Edelman Study: Investors to Refocus on ESG Post COVID-19, Apply Premium to Sustainability Leaders
Global communications firm Edelman revealed results from the 2020 Edelman Trust Barometer Special Report: Institutional Investors, a study examining investor attitudes and identifies the pivotal issues shaping investment criteria and how companies can build trust with the investment community.
Edelman surveyed 600 institutional investors across six countries for the study, representing over $20 trillion in assets.
According to Edelman, the study found that the COVID-19 pandemic has seen investors’ losing focus on ESG factors, with 79% of respondents reporting that their firms are deprioritizing ESG as an investment criteria, with 77% saying the companies they invest in are doing the same. Investors expect the pandemic effect to be temporary, however, with 96% expecting to increase prioritization of ESG during the recovery.
Lex Suvanto, Edelman Global Managing Director, Financial Communications, said:
“While the global pandemic has forced some companies to temporarily deprioritize ESG efforts, investors clearly believe that a robust ESG strategy has a positive impact on share price and resilience. Boards of Directors especially must get ready for direct engagement from investors on ESG matters, including climate risk, corporate culture and diversity and inclusion. Also, the great majority of investors believe that a multi-stakeholder approach will deliver enhanced returns and say that companies that do this well will have a competitive edge in building trust.”
“These factors are crucial as companies build their businesses, attract talent, manage through crises and ultimately, garner investor trust. It’s very clear from this survey that ESG is at the forefront for investors and a premium is being applied to companies that do it well.”
The events of the past year also appear to have had an impact on investor attitudes regarding the relative materiality and importance of various ESG factors. Social factors in particular have jumped to the forefront of investors’ sustainability considerations. Edelman stated that of the three ESG considerations, social now ranks the highest in importance for respondents, jumping fifteen-points from last year and moving in rank from third to first place.
In terms of the valuation impact of ESG, the study revealed that investors believe ESG outperformers will merit better valuations, with 92% agreeing that companies with strong ESG performance deserve a premium valuation to their share price, and 88% expecting companies that prioritize ESG initiatives to represent better opportunities for long-term returns.

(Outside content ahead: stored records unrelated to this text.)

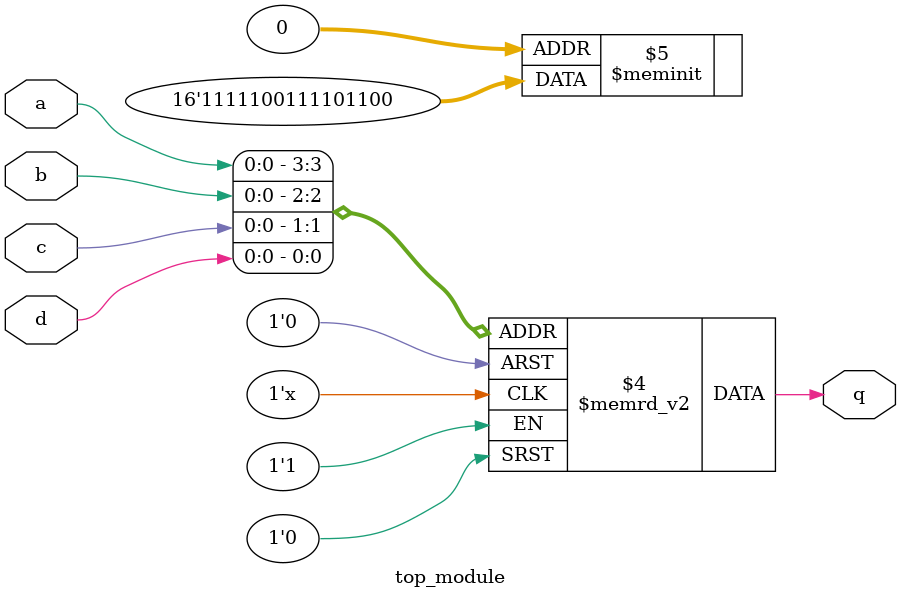
<source format=sv>
module top_module (
    input a, 
    input b, 
    input c, 
    input d,
    output reg q
);

    always @(*) begin
        case({a, b, c, d})
            4'b0000: q = 1'b0;
            4'b0001: q = 1'b0;
            4'b0010: q = 1'b1;
            4'b0011: q = 1'b1;
            4'b0100: q = 1'b0; // Update
            4'b0101: q = 1'b1;
            4'b0110: q = 1'b1;
            4'b0111: q = 1'b1;
            4'b1000: q = 1'b1;
            4'b1001: q = 1'b0;
            4'b1010: q = 1'b0;
            4'b1011: q = 1'b1;
            4'b1100: q = 1'b1;
            4'b1101: q = 1'b1;
            4'b1110: q = 1'b1;
            4'b1111: q = 1'b1;
            default: q = 1'b0;
        endcase
    end
    
endmodule

</source>
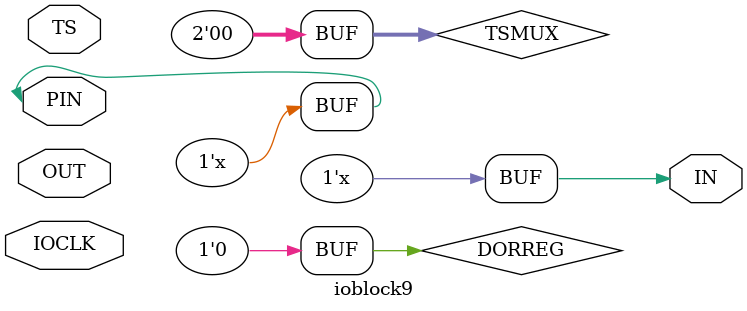
<source format=v>
module ioblock9(
	       inout  PIN,
	       input  TS,
	       input  OUT,
	       output IN,
	       input IOCLK
	       );
   
   reg 		     D;
   reg [2-1:0] 	     TSMUX;
   reg 		     DORREG;

   assign PIN = ( TSMUX == 2'b00 ) ? 1'bz : (( TSMUX == 2'b01 && TS == 1'b1 ) ? OUT : (( TSMUX == 2'b01 && TS == 1'b0 ) ? 1'bz : OUT));
   assign IN  = ( DORREG == 1'b0 ) ? PIN  : D;
   
   initial
     begin
	D=1'b0;
	TSMUX=2'b00;
	DORREG=1'b0;
     end
   
   always @(posedge IOCLK) D=PIN;
   
endmodule       

</source>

Other key findings from the 2020 Edelman Trust Barometer include:
- Diversity and inclusion: 92% of respondents either strongly or somewhat agree that strong diversity and inclusion (D&I) data have a positive impact on share price. 70% report applying exclusionary screening criteria based on D&I data.
- Engagement and activism: 93% of respondents are more interested in taking an activist approach investing, up from 81% last year; 95% expect to increase engagement with portfolio company boards regarding the impact of climate risk on their companies.
- Multi-stakeholder models: 97% of respondents either strongly or somewhat agree that the multi-stakeholder model of governance is more conducive to delivering long-term financial returns.
- Societal role of business: 92% strongly or somewhat agree that business leaders have an obligation to use their power and influence to advocate for positive change in society.